• **EXTRACTO DEL DOCUMENTO**:
Defender la paridad en todo

Clara Scherer

Clara Scherer

Editorial

mujeres y hombres nos ha costado siglos conquistar libertades. La historia da cuenta de los muy diversos sistemas tiránicos, despóticos, esclavistas y humillantes para la dignidad de la humanidad. A las mexicanas, además, el tener acceso a los mismos derechos que los hombres, nos llevó más de 200 años. La democracia ha sido, hasta ahora, el único sistema político que ha permitido avanzar tanto en libertades como en igualdad.

La paridad en todo parte de un muy sencillo razonamiento. Si la población está compuesta en 51% de mujeres y 49% de hombres, los cargos públicos deben ceñirse a este imperativo demográfico, para representar a unas y otros. La democracia se enriquece, ya que los intereses de las mujeres no necesariamente coinciden con los de los hombres y tendrán una defensa sólida.

México es uno de los 28 países liderados por una mujer, a nivel mundial. Uno de los ocho donde las mujeres ocupan 50% de escaños en la Cámara baja. También hay paridad en el gabinete del Ejecutivo. En cuanto a gubernaturas, hay 13 mujeres en los 32 estados de la República Mexicana. 

Sólo México y Bolivia han implementado reformas constitucionales de “paridad en todo”. En el Poder Judicial, hay reglas para lograrlo. En los poderes ejecutivos estatales y municipales no hay paridad total. En 2024, sólo 22.9% de las alcaldías o presidencias municipales estaban representadas por mujeres. 

El proceso electoral de 2027 inició el pasado 10 de septiembre. Estarán en juego 17 gubernaturas y se renovará la Cámara de Diputadas y Diputados, con 300 lugares de mayoría y 200 de representación proporcional. También, se elegiran mil 98 diputaciones locales, 18 mil 57 cargos en ayuntamientos y 437 cargos adicionales, entre sindicaturas, regidurías, juntas municipales y otros puestos de gobierno local.

Por ley, en todos y cada uno de los rubros mencionados, deberán postularse igual número de mujeres y de hombres por cada partido político. La tarea para quienes estamos interesadas en que la representación paritaria sea una realidad, nuestro trabajo será de gran importancia. Vigilar y levantar la voz cuando los partidos no cumplan; estar pendientes de que la violencia política de género no sea una causa de abandono de una carrera política y se denuncie en las instancias correspondientes.

• **DATOS PROPORCIONADOS**:
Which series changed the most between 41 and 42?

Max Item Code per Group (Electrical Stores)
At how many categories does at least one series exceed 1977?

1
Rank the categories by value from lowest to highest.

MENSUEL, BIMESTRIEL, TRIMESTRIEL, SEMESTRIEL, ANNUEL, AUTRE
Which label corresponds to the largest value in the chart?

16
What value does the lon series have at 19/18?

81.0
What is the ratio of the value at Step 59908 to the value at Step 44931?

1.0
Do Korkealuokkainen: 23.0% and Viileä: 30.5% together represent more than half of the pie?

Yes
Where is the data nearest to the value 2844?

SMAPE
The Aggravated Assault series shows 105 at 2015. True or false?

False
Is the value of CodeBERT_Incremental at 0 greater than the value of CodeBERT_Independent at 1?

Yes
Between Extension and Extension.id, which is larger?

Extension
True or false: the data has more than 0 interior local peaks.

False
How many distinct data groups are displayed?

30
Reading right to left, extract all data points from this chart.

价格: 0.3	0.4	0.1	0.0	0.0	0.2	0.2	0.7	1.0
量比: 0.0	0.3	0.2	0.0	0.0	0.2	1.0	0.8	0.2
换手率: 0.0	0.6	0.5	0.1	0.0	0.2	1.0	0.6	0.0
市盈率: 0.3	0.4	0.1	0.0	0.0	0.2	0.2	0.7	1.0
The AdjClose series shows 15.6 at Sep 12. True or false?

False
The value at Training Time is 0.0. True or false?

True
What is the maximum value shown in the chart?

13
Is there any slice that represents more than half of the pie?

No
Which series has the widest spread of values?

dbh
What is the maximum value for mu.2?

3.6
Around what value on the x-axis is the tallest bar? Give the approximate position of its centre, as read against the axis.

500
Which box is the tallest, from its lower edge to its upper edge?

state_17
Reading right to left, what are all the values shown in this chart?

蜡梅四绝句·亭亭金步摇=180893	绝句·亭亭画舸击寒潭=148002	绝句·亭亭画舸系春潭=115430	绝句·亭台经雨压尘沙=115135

• **LISTA DE TAREAS**:
1. Responde estas preguntas sobre el texto acerca de la paridad en todo:
(a) ¿Cuántas mujeres ocupan gubernaturas en los 32 estados de la República Mexicana?
(b) ¿Qué porcentaje de las alcaldías o presidencias municipales estaban representadas por mujeres en 2024?
(c) ¿Qué día inició el proceso electoral de 2027?
2. Prosigue el texto sobre la paridad en todo a partir de su última oración.
Las entradas provienen de otra fuente.

• **RESPUESTAS**:
1.
(a) 13.
(b) 22.9%.
(c) El 10 de septiembre.

2.
Aunque ya iniciaron las precampañas (fuera de la ley) formalmente una de las primeras actividades será la instalación de los 32 consejos locales del INE (deberán ser paritarios), el 30 de septiembre; y el 30 de noviembre, deberán instalarse los 300 consejos distritales, también paritarios.

Desde este momento, hay que cuidar que las mujeres estén justamente representadas y tratadas, tanto por sus partidos, como por la ciudadanía y por los medios de comunicación. A nivel federal, hay un Observatorio de Participación Política de las Mujeres para dar seguimiento a estos procesos. En cada Estado también hay este mecanismo y están vinculados en una red.

La percepción social respecto a la reinterpretación del papel de las mujeres en la vida pública se ha modificado radicalmente. Ya no se cuestiona si son capaces o si les interesa participar. Pero, urge recordar que todas las que lleguen, lo pueden hacer gracias a la lucha de muchas y por muchos años.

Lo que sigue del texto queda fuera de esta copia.